• [WORK REQUIRED]: Count how many lines of the records below contain the string "built". Reply with the number alone.

• [MATERIAL SUPPLIED]:
_ _ _

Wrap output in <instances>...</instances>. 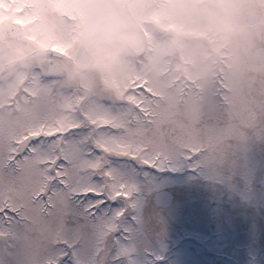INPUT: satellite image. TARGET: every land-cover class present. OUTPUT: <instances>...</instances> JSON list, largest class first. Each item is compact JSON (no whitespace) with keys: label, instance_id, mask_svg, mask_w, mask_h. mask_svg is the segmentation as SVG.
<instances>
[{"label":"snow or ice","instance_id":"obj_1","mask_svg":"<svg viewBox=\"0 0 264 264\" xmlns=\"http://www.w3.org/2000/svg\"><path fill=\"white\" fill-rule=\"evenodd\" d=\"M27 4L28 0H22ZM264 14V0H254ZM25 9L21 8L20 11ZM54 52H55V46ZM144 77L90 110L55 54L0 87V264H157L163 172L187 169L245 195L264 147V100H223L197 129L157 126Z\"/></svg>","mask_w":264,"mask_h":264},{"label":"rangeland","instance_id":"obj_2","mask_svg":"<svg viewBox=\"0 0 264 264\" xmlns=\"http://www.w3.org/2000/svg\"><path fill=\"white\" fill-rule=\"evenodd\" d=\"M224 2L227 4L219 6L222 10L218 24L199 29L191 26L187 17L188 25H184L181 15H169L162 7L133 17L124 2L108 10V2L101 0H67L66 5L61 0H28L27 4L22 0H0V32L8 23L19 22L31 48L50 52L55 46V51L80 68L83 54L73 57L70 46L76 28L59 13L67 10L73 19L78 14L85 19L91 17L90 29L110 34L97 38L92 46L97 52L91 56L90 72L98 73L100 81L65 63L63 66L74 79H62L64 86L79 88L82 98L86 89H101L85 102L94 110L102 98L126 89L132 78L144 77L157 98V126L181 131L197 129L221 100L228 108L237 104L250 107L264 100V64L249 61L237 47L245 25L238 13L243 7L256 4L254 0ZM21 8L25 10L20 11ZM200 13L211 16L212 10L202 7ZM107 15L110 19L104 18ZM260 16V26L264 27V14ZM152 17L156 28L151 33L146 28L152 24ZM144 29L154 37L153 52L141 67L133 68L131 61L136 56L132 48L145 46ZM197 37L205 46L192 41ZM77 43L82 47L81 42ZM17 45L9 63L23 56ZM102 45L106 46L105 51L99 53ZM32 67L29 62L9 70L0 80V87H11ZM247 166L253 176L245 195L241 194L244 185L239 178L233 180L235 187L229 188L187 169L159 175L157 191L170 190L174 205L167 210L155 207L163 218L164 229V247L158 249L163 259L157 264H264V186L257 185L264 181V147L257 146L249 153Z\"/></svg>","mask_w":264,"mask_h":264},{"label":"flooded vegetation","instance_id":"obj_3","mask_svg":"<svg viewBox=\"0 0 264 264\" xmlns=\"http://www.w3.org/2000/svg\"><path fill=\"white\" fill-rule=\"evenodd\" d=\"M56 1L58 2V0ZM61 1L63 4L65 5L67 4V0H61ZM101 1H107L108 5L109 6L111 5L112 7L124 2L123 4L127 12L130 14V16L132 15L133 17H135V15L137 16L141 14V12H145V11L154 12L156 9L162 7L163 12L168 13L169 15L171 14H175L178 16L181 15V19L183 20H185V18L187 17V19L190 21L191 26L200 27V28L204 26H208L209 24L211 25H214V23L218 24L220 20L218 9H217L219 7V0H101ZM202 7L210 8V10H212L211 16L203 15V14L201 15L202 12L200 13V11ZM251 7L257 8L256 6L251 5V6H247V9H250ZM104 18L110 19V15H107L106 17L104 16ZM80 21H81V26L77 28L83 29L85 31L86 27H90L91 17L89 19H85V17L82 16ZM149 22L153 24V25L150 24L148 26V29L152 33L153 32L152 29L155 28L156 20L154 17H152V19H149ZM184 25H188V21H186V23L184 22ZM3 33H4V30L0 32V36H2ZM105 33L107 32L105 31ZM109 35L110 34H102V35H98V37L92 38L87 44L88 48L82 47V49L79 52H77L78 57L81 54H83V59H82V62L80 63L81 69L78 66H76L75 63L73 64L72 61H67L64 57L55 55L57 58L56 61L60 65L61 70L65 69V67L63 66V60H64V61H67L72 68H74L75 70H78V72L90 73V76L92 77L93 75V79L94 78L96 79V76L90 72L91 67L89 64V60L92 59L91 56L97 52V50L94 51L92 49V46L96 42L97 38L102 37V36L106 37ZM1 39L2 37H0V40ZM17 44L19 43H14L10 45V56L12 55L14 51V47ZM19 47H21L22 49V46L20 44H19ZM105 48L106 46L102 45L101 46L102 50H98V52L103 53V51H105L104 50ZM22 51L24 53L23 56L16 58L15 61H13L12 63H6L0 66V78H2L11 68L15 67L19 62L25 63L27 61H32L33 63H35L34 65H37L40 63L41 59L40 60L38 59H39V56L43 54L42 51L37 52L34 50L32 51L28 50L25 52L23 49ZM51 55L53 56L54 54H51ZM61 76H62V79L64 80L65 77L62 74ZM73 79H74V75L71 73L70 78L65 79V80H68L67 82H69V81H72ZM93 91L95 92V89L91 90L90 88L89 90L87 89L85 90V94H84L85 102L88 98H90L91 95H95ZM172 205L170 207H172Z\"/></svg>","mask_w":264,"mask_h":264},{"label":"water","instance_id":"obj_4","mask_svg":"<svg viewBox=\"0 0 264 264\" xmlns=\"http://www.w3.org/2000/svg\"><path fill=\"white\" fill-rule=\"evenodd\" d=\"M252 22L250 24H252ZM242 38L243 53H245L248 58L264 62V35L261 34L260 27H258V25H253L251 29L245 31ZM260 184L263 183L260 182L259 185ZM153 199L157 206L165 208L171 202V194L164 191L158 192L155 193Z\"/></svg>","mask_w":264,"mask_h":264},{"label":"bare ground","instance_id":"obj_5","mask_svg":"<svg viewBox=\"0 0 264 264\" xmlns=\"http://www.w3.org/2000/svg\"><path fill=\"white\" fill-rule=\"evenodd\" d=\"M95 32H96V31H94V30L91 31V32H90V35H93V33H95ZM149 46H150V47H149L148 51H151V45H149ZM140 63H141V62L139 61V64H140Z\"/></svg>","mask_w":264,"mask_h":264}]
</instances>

_ _ _

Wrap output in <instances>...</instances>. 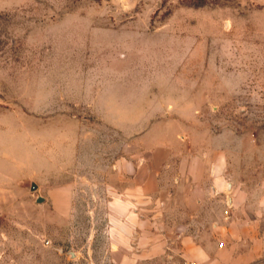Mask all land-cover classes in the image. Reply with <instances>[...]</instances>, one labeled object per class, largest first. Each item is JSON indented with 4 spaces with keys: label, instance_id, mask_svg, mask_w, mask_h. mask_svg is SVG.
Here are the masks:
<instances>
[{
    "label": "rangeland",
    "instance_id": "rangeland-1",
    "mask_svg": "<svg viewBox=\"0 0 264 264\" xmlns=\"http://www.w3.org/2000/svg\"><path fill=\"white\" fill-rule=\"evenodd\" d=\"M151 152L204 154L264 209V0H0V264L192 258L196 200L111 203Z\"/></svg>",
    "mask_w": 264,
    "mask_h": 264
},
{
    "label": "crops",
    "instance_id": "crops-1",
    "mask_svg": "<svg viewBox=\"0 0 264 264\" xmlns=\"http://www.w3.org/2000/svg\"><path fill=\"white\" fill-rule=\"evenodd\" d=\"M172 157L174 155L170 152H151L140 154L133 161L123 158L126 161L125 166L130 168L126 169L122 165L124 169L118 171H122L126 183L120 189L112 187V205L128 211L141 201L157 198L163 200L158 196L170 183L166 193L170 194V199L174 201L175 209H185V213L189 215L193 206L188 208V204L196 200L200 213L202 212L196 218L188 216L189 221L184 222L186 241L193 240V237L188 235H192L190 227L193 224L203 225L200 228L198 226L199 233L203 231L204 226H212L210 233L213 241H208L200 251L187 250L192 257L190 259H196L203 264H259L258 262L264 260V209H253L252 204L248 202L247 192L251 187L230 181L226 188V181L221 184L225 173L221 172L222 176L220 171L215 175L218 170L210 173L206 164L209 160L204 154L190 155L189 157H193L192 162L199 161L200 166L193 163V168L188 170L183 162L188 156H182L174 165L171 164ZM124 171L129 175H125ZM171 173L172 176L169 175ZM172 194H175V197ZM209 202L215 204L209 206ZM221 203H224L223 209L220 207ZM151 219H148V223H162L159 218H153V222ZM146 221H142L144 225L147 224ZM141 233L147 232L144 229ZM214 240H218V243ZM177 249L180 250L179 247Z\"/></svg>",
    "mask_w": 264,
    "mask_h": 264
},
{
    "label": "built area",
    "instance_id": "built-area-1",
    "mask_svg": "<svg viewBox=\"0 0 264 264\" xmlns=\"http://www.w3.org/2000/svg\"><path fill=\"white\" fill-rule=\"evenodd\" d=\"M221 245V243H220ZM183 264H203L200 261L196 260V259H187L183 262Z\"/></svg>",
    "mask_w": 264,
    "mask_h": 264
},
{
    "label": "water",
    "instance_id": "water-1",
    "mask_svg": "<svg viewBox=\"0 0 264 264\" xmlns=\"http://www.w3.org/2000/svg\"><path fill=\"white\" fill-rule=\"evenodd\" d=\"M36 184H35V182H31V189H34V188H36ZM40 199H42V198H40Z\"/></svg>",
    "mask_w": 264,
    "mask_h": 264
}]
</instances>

_ _ _

• [SOLUTION]: 2